Inspiration

We were inspired by our love for childhood games, and how we could recreate that nostalgia in a digital environment so that feeling can be shared by friends around the world. In addition to that, we wanted to explore other sensory experiences when interacting with our devices. Upon these goals, we came up with the idea of creating an interactive playground that allows you to have fun with your friends or by yourself through multi-sensual mediums, with an emphasis on hand gestures for this project.

What it does

handful is a digital playground with accessibility and practicality in mind. With handful, you are able to play various mini games with camera-based gestural movements. On the home page, you have a selection of different movement-based games, and within each one you have the choice to play with your friends who are active or with the bot. In game mode, the camera will detect your hand and your gestures will represent all your moves for playing.

How we built it

We started with mapping out our idea and user flow chart on FigJam guided by Apple’s Human-Interface Guidelines. With an emphasis on creating accessible and user-friendly design, we built many iterations of our designs before finalizing on a comprehensive prototype on Figma, which was then translated into a native iOS app.

handful was built using SwiftUI, UIKit, AVKit, and Apple’s Vision framework. It’s the first time we’ve used these technologies, and we couldn’t be happier to how it works. With the Vision and AVKit frameworks, we mapped out the 20 joints (including finger tips) available on the hand, along with the wrist joint. We extended upon framework, adding classification for finger, joint, and its relation to other joints. It’s this relation that allows our gesture recognition to work.

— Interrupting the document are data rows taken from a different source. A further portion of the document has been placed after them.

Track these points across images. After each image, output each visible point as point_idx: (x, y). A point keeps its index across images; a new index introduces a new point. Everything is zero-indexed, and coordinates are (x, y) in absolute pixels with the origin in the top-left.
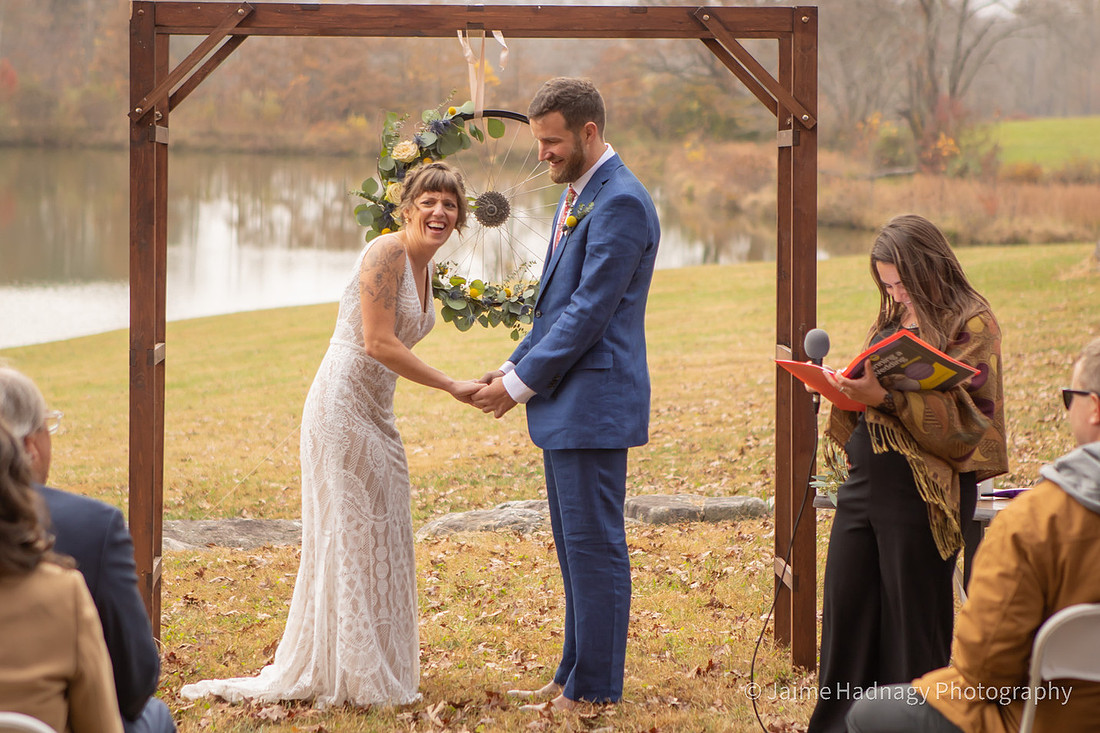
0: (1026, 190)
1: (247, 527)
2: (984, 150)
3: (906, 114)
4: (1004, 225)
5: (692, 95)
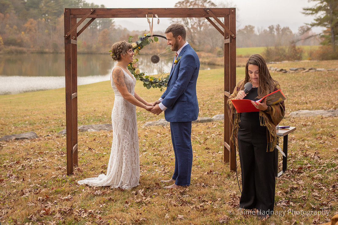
1: (108, 126)
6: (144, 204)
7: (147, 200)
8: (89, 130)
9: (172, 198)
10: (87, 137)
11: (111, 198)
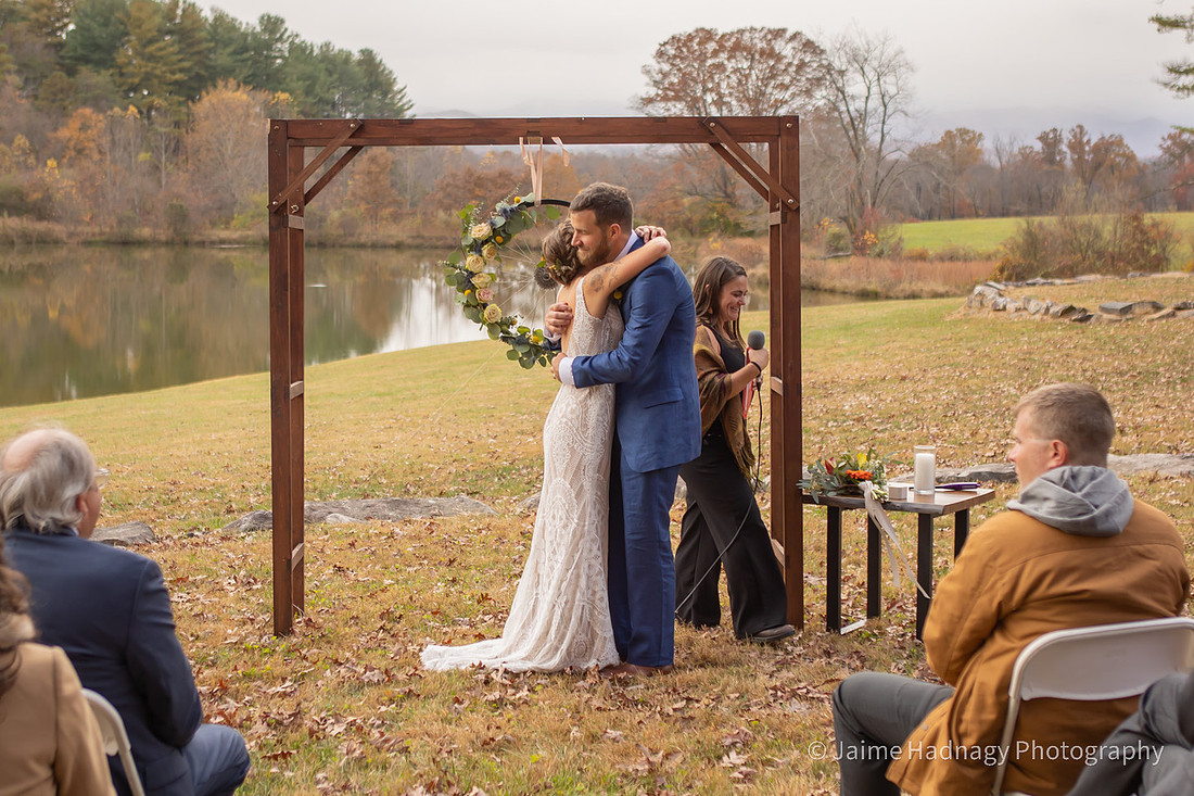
0: (919, 264)
1: (395, 504)
2: (892, 241)
3: (844, 219)
4: (906, 286)
5: (713, 209)
6: (510, 707)
7: (518, 696)
8: (329, 518)
9: (595, 691)
10: (326, 537)
11: (410, 691)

handful uses handput, a simple gesture and hand joint recognizer we built - it’s extremely efficient, doing realtime video and pose detection. handput continued to exist as a debug tool for us, allowing us to see joint actions within handful. handful gives handput a reason to exist, as a gesture-controlled rock paper scissors game.

Challenges we ran into

Each individual group member ran into challenges regarding the numerous softwares/languages used to design the project. For the design side, we struggled with unifying the app as a whole through our style guide as well as implementing gifs/animations into the Figma to make the prototype as realistic as possible.

On the development side, with no experience building apps involving vision and camera systems, we knew that a lot of our time would go into learning and developing proof-of-concept apps (hence handput.) In the beginning, we thought to use ML models we would train - but due to the time crunch, it wasn’t reasonable to train and test all of our gestures against the model. We turned to the Vision framework, a whole other beast - and using realtime video from AVKit. There wasn’t a moment that wasn’t a challenge, but we got through it.

Accomplishments that we're proud of

We are super proud of being able to implement our vision into a functional, interactive, and aesthetic playground in under 24 hours.

It was our first in-person Hackathon and we all came in with different skillsets, so it was really cool to each team member was able to contribute their strengths to the project.

On top of that, we all were able to push ourselves to learn new tools and concepts that elevated handful from being a basic finger recognition app to being a playground to experience early gestural interaction. All of us care about interaction and accessibility, so trying something extremely different was extremely rewarding.

What we learned

  • Each member learned to use new tools and technologies, such as Jitter, the Vision framework, SwiftUI, and UIKit.
  • We learned more about the anatomy of human hands (DIPs, PIPs, and IPs!)
  • Most importantly, we were exposed on the different stages of development and learned how it is a collaborative process transitioning from design to code
  • How vision models work, and why it’s important to tune confidence and positional data for gesture recognition

What's next for handful

  • Develop more games/experiences to utilize on hand/full body motion
  • Improve design interfaces to be more accessible
  • Reduce touch-based interactions
  • Emphasis auditory and haptic feedback
  • Experiment with custom trained ML for pose detection
  • Expand on the backend to allow for playing with other users
  • Make it adaptable to other operating systems
  • Improve on the user flow between screens
  • Implement the features on our Figma prototype
  • Add biased-randomized selection or develop an ML model for the computer player in RPS

Business Model

handful is a product that has a lot of potential for growth, such as including more features and expanding on the development to allow for interaction with other users. We want to create a fun product that can be enjoyed by people of different age groups, physical abilities, and interests, and serve as an inclusive platform that connects people together through multi-sensory experiences.